Over three quarters of closed-book insurer Phoenix’s with-profit policies will receive an annual bonus this year as a result of improved investment performance, the firm says.
This represents a significant increase on 2013, when 62 per cent of policies received an annual bonus. In 2012 this figure was just 39 per cent.
Phoenix says final, rather than annual, bonuses remain the priority but that a “steady” year of investment returns has given “more headroom” over guarantees, allowing it to increase annual bonuses.
Phoenix Life with-profts actuary Andrew Burke says: “Seven or 10 years ago bonus rates would have been nil across the board but now the majority of customers are getting an annual bonus. ”
In addition, the insurer says policyholders in eight out of its 13 with-profits funds will benefit from ‘estate distribution’ where assets built up above what is needed to pay benefits are handed out to customers.

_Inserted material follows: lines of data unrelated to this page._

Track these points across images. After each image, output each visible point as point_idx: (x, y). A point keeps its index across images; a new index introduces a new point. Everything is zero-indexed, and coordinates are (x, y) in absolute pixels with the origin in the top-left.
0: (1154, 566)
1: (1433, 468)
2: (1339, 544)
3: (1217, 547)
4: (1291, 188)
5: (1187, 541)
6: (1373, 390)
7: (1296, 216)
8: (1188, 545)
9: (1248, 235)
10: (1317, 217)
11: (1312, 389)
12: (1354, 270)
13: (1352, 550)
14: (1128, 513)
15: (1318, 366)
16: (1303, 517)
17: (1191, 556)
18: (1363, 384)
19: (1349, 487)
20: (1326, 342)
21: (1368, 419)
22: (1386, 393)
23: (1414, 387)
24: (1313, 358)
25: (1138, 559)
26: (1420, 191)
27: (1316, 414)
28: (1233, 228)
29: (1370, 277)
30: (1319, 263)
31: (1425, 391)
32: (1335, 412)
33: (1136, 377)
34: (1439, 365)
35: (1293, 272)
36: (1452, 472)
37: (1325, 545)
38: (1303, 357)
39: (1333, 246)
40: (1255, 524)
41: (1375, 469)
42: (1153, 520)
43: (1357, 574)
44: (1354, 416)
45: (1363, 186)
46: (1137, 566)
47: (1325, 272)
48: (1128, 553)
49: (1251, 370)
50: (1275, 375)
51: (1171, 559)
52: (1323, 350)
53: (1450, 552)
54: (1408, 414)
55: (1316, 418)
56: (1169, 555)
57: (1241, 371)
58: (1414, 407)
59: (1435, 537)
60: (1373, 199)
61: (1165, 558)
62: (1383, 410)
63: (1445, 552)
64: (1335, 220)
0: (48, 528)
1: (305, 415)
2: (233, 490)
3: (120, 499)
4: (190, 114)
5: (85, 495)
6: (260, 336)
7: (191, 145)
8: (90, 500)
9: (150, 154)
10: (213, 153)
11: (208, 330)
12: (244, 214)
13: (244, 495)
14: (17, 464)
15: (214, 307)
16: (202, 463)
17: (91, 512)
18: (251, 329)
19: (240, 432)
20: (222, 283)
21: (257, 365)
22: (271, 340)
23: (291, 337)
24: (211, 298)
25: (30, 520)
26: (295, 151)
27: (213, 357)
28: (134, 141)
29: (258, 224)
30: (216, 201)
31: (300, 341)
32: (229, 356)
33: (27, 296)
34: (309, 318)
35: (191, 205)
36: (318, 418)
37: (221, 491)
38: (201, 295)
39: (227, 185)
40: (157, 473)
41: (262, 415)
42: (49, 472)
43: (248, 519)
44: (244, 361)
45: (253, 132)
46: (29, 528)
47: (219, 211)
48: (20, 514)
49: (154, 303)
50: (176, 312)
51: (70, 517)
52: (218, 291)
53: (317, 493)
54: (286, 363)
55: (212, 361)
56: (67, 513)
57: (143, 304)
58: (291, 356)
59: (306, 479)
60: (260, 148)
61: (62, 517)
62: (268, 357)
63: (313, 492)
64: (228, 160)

Market value reductions have been scrapped for “almost all” funds, says Burke: “MVRs are virtually nil apart from the National Provident Life fund – that is largely the only one left.

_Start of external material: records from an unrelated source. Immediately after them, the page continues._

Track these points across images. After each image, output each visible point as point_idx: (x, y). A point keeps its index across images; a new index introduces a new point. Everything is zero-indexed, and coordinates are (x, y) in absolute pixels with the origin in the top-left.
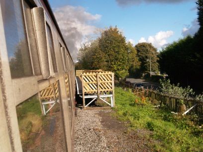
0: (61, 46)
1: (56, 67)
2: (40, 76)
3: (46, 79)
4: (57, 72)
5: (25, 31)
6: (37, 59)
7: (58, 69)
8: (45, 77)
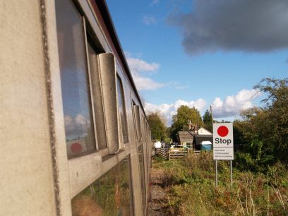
0: (134, 104)
1: (127, 135)
2: (106, 150)
3: (114, 154)
4: (128, 141)
5: (89, 88)
6: (102, 125)
7: (129, 138)
8: (111, 151)
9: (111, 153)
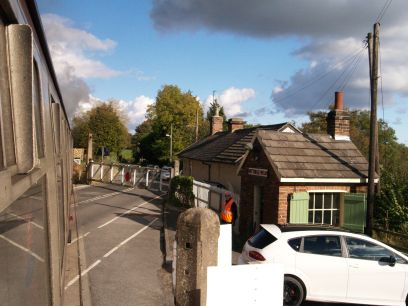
0: (53, 101)
3: (25, 174)
4: (44, 156)
8: (22, 169)
9: (22, 172)
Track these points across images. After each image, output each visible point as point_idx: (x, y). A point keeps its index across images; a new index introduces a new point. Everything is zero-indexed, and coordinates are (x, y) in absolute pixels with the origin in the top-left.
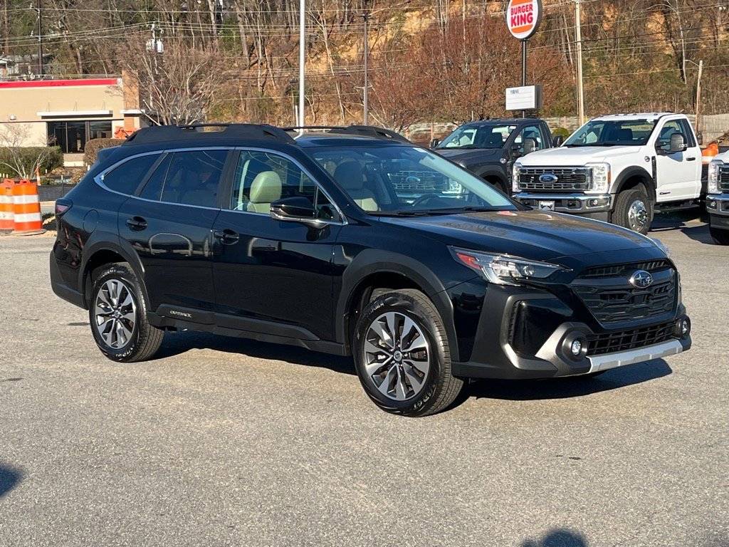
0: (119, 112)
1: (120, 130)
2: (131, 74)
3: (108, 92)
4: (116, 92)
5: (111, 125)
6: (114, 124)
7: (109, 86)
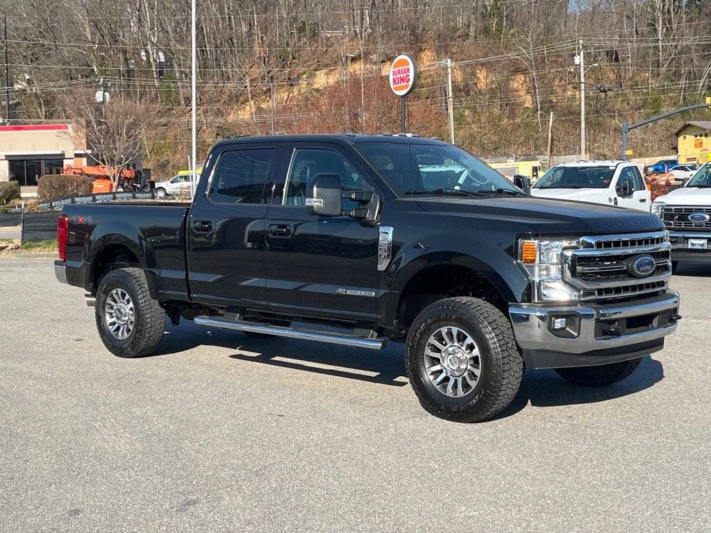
0: (70, 153)
1: (70, 168)
2: (77, 122)
3: (58, 136)
4: (65, 136)
5: (63, 162)
6: (66, 162)
7: (59, 131)
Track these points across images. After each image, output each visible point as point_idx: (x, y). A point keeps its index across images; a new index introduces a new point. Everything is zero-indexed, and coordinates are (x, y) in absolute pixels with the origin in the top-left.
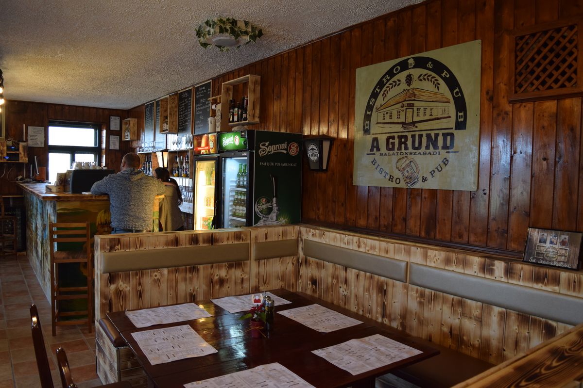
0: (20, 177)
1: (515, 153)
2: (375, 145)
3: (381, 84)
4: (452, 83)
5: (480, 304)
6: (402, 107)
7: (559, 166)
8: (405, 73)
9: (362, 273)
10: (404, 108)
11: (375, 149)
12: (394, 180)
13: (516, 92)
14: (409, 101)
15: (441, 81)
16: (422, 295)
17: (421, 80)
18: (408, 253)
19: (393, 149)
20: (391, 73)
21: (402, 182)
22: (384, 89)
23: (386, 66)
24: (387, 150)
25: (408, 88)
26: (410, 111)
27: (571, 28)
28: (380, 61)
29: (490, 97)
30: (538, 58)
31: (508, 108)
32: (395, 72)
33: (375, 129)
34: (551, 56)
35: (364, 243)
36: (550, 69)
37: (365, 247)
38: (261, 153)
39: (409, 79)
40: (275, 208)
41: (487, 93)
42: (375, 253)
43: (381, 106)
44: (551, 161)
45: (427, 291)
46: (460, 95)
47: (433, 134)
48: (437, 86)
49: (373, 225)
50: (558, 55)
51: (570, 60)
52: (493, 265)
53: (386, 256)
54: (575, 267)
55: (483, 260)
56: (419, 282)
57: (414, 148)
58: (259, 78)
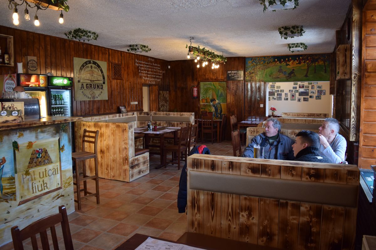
2: (82, 86)
3: (83, 66)
4: (101, 71)
8: (91, 65)
10: (91, 76)
11: (82, 88)
12: (89, 98)
14: (92, 73)
17: (95, 68)
19: (88, 88)
20: (86, 63)
21: (92, 99)
22: (84, 68)
23: (85, 60)
25: (91, 69)
27: (120, 66)
31: (111, 80)
33: (82, 81)
39: (92, 67)
43: (84, 73)
46: (103, 75)
47: (98, 84)
48: (98, 71)
51: (120, 72)
57: (94, 88)
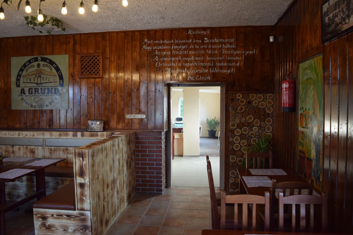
1: (81, 96)
2: (23, 92)
3: (25, 66)
4: (58, 69)
5: (73, 148)
6: (36, 76)
7: (95, 100)
8: (37, 63)
9: (22, 147)
10: (37, 77)
11: (23, 94)
12: (33, 106)
13: (81, 75)
14: (39, 74)
15: (53, 68)
16: (51, 150)
17: (44, 66)
18: (44, 135)
19: (32, 93)
20: (30, 62)
21: (37, 107)
22: (27, 68)
23: (28, 58)
24: (29, 94)
25: (38, 69)
26: (39, 79)
27: (99, 56)
28: (24, 55)
29: (72, 76)
30: (88, 64)
31: (79, 80)
32: (31, 61)
33: (22, 85)
34: (92, 64)
35: (22, 134)
36: (92, 69)
37: (23, 135)
39: (39, 65)
41: (71, 74)
42: (28, 137)
43: (25, 75)
44: (93, 98)
45: (53, 148)
46: (61, 74)
47: (50, 88)
48: (51, 69)
49: (23, 127)
50: (94, 64)
51: (98, 66)
52: (77, 134)
53: (33, 137)
54: (102, 131)
55: (73, 133)
56: (49, 145)
57: (42, 93)
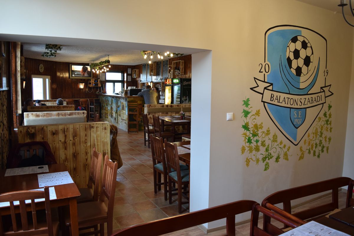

“The product was sold with very generous guarantees but the premiums that we’ve received and invested have not been enough to growth the fund at the right rate.”
MVRs on the National Provident Life fund for 10 year policies are -27.3 per cent, 15 year policies are -41.5 per cent and 20 year policies are -30.3 per cent.
Phoenix Life chief executive Andy Moss says: “The ability to distribute inherited estate is a key differentiator between open and closed funds.
“We are pleased to have again increased the levels of estate distribution at the start of 2015 in most of our funds, which boosts the payouts we make to our policyholder. It is also pleasing to see increased amounts of annual bonus being added to many of our policies.”